There are many more opportunities, well outside of government programs, to defer debt and other obligations – if you need the cash to live on, or just want an extra cushion these days. Here are some things I’m looking at, and you should too:

  • Non-qualifying mortgage relief: I have two mortgages that are not government backed and therefore don’t automatically qualify for deferral. No matter: I know that these lenders are already anticipating inquiries and have asked both for deferrals. It’s a long shot but could save me tens of thousands over the next 6-8 months, so it’s more than worth asking about.
  • Rent Deferrals: the owner of the company I work for is paying $15k a month in rent. A four-month deferral would give him a $60k cushion that he can use to pay his employees if his clients are late in their payments while they wait for their rescue packages. Do you think I’m going to ask for a deferral?
  • Property Tax Deferrals: I live in California and owe $11,000 in property taxes in two weeks. No amnesty on late fees has been announced:  but who knows how dire things will be by April 10 (the deadline)? Until then, I am standing by in case any relief programs are announced.
  • Credit card “click and defer”: Bank of America has a “Defer” button prominently displayed when you check your credit card balances. I clicked it once and BAM!, my application was submitted. Who knows how many other banks have this option? Admittedly, I don’t know the terms yet but it sure is easy to apply.
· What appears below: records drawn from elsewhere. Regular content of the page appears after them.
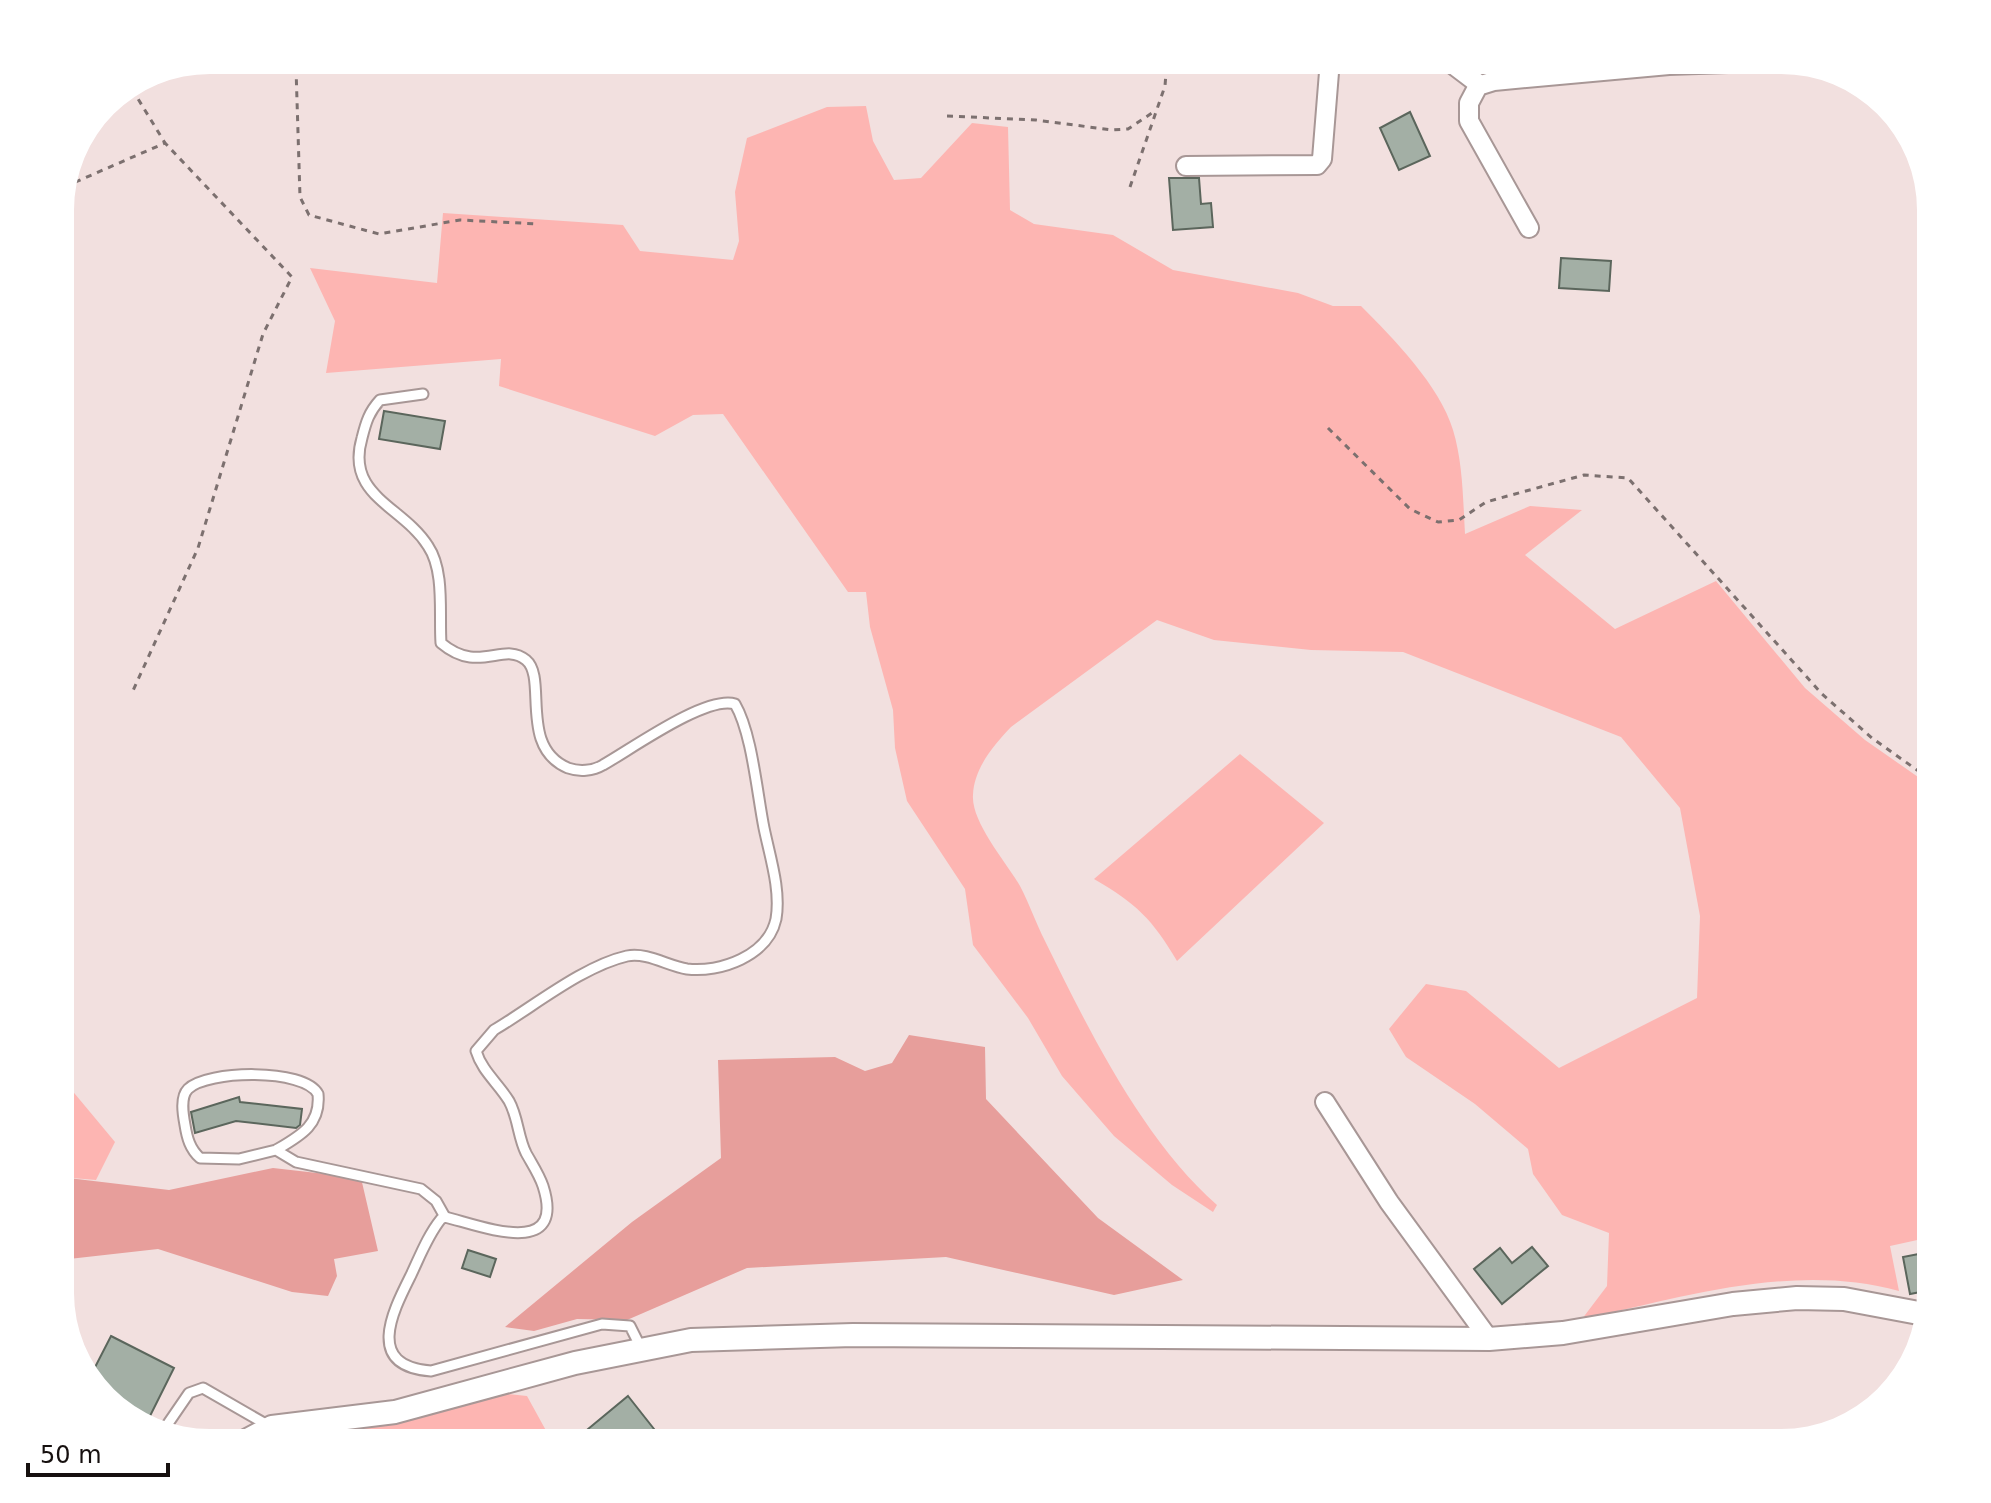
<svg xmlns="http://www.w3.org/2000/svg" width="1991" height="1503" viewBox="0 0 1991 1503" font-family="'DejaVu Sans',sans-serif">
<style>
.green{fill:#fdb5b2}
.forest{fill:#e79e9b}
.building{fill:#a3afa5;stroke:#5b665c;stroke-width:2}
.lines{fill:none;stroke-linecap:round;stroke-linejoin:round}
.service-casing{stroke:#a89796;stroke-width:13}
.minor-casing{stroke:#a89796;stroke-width:22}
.tertiary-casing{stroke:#a89796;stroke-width:26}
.path{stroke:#7c706f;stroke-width:3;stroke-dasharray:6 6;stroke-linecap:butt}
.service{stroke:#fff;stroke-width:9}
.minor{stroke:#fff;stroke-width:18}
.tertiary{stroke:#fff;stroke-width:22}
</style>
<rect width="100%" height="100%" fill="#f2e0df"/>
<!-- green -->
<g class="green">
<path d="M 866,106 L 873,141 L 894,180 L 921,178 L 972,123 L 1008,127 L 1010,210 L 1034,224 L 1113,235 L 1173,270 L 1298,293 L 1333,306 L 1361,306 C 1393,338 1440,386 1453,430 C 1463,463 1463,500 1465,534 L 1530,506 L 1582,510 L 1525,555 L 1615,629 L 1716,581 L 1805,688 L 1865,740 L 1931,786 L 1931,1237 L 1890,1246 L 1899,1291 C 1794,1262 1685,1297 1582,1319 L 1607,1286 L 1609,1233 L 1562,1215 L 1533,1174 L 1528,1149 L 1475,1104 L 1406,1057 L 1389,1029 L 1426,984 L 1466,991 L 1559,1068 L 1697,998 L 1700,916 L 1680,808 L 1621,737 L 1403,652 L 1311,650 L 1214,640 L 1157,620 L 1011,727 C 994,745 974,768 973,795 C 971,822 1006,862 1020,886 C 1029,903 1036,923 1045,941 C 1088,1029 1143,1140 1217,1205 L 1213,1212 L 1172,1185 L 1114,1136 L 1062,1076 L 1028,1018 L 973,945 L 965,889 L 907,801 L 895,748 L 893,710 L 870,627 L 866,592 L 848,592 L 723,414 L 693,415 L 655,436 L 499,386 L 501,359 L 326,373 L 335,321 L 310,268 L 437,283 L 443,213 L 623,225 L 640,251 L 733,260 L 739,241 L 735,192 L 747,138 L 827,107 Z"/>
<path d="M 1931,641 L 1931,728 C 1913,706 1918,663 1931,641 Z"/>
<path d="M 1240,754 L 1324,823 L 1177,961 C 1153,920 1136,903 1094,879 Z"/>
<path d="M 60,1076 L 115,1142 L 96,1180 L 60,1177 Z"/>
<path d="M 498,1393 L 527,1396 L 549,1436 L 560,1443 L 289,1443 Z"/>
</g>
<!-- forest -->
<g class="forest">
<path d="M 909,1035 L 985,1047 L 986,1099 L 1098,1218 L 1183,1280 L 1114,1295 L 946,1257 L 747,1268 L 627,1320 L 577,1319 L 534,1331 L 505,1327 L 632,1222 L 721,1158 L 718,1060 L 835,1057 L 865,1071 L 892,1063 Z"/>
<path d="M 273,1168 L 361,1178 L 378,1251 L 334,1259 L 337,1276 L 328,1296 L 292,1292 L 158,1249 L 60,1260 L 60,1177 L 169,1190 Z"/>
</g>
<!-- building -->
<g class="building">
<path d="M 1410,112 L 1430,156 L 1399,170 L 1380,128 Z"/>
<path d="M 1169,178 L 1199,178 L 1201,204 L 1211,203 L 1213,227 L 1173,230 Z"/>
<path d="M 1561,258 L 1611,261 L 1609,291 L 1559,288 Z"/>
<path d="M 384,411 L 445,421 L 440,449 L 379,439 Z"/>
<path d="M 239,1097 L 240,1102 L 302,1109 L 300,1125 L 296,1128 L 236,1121 L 195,1133 L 191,1112 Z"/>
<path d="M 1532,1247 L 1548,1266 L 1502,1304 L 1474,1269 L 1500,1248 L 1512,1263 Z"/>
<path d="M 468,1250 L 496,1259 L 490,1277 L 462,1268 Z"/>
<path d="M 1929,1252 L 1931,1290 L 1910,1294 L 1903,1257 Z"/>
<path d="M 111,1336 L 174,1368 L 147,1422 L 118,1412 L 90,1377 Z"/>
<path d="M 628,1396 L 665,1443 L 591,1443 L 582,1434 Z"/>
</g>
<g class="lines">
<!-- service casing -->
<g class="service-casing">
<g id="service">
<path d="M 423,394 L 380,400 C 369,412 366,422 362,438 C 345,496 403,506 428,546 C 445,571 439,614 441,643 C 479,675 503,641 526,660 C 548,678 518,747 568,768 C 579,772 593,771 603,765 C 630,750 706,695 735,704 C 752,733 757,793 764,828 C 770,857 781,890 776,919 C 768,956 720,973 687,969 C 668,966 647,952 627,956 C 583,966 533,1007 494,1030 L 476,1051 C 482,1071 498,1083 509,1101 C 518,1117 518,1137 526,1153 C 532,1164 539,1174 543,1186 C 567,1261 479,1225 445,1217 L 441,1219 C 428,1235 420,1256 411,1275 C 393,1311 364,1366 431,1371 L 602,1324 L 630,1326 L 641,1348"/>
<path d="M 276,1150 C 300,1136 321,1125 318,1094 C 304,1068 207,1070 188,1089 C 180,1097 183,1114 185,1125 C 187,1138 190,1149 200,1158 L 239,1159 L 276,1150 L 296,1162 L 421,1189 L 436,1201 L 445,1217"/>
<path d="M 165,1428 L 189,1393 L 203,1388 L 269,1426"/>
</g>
</g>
<!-- minor casing -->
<g class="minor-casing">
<g id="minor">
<path d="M 1447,60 L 1480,85"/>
<path d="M 1186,166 L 1317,165 L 1322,159 L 1330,60"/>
<path d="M 1529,228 L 1469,121 L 1469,103 L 1478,86 L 1494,81 L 1669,65 L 1784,61"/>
<path d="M 1325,1102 L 1389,1202 L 1489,1339"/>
</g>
</g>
<!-- tertiary casing -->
<g class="tertiary-casing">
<path id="tertiary" d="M 242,1443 L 272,1427 L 395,1412 L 575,1363 L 691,1340 L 853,1335 L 1489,1339 L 1563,1333 L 1733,1304 L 1797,1298 L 1844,1299 L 1924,1314"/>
</g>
<!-- path -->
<g class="path">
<path d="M 286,60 L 296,68 L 300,197 L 309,215 L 379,234 L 460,220 L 539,224"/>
<path d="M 188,68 L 262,60"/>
<path d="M 132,89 L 165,143"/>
<path d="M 947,116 L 1036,120 L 1112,130 L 1128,129 L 1155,111"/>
<path d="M 64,187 L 165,143 L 292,277 L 263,334 L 198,548 L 131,695"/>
<path d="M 1130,187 L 1165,86 L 1167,60"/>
<path d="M 1328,428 L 1410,509 L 1438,522 L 1459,520 L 1486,502 L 1584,475 L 1628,478 L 1822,694 L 1872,738 L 1931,780"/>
</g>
<!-- service -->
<use href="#service" class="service"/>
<!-- minor -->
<use href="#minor" class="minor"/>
<!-- tertiary -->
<use href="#tertiary" class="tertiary"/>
</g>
<!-- crop -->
<path d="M0 0H1991V1503H0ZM210 74H1781A136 136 0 0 1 1917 210V1293A136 136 0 0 1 1781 1429H210A136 136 0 0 1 74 1293V210A136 136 0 0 1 210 74Z" fill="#fff" fill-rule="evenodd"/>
<!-- scale -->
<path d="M28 1463v12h140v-12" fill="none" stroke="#16100f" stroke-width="4"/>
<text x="40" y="1463" font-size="24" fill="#16100f" stroke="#ffffff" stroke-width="6" paint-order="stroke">50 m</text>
</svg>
To sum it up, despite what Dave Ramsey might say, it’s actually a pretty good time to be in debt. Mortgages, student loans, credit card payments, even rent commitments are all up for grabs. So much so that when this is over, maintaining an emergency fund and low debt levels may look hopelessly dated.

In effect, we seem to have entered a period where debtors as a class are “too big to fail”, and when times are tough, Uncle Sam is prepared to rush in with a bail-out. Let’s not worry about the long-term consequences of this on consumer behavior (that’s for another post) – times are scary, and you’d be crazy not to take advantage of these benefits to the fullest extent possible.

The above is meant to just provide an initial summary of possible COVID-related benefits. Please talk to your accountant and lenders to see if they apply to you.